WORK REQUIRED →
Copy every line of the items below, keeping each character and line break unchanged.

[DATA FOR THE TASK Boundary: Start]

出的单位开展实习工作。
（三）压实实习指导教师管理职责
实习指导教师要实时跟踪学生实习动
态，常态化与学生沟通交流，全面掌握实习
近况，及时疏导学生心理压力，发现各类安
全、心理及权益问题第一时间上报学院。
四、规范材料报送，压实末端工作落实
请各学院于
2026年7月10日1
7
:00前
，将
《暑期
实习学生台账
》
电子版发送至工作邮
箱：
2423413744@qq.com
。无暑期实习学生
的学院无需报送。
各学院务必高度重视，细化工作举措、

[DATA FOR THE TASK Boundary: End]

EXERCISE RESULT →
出的单位开展实习工作。
（三）压实实习指导教师管理职责
实习指导教师要实时跟踪学生实习动
态，常态化与学生沟通交流，全面掌握实习
近况，及时疏导学生心理压力，发现各类安
全、心理及权益问题第一时间上报学院。
四、规范材料报送，压实末端工作落实
请各学院于
2026年7月10日1
7
:00前
，将
《暑期
实习学生台账
》
电子版发送至工作邮
箱：
2423413744@qq.com
。无暑期实习学生
的学院无需报送。
各学院务必高度重视，细化工作举措、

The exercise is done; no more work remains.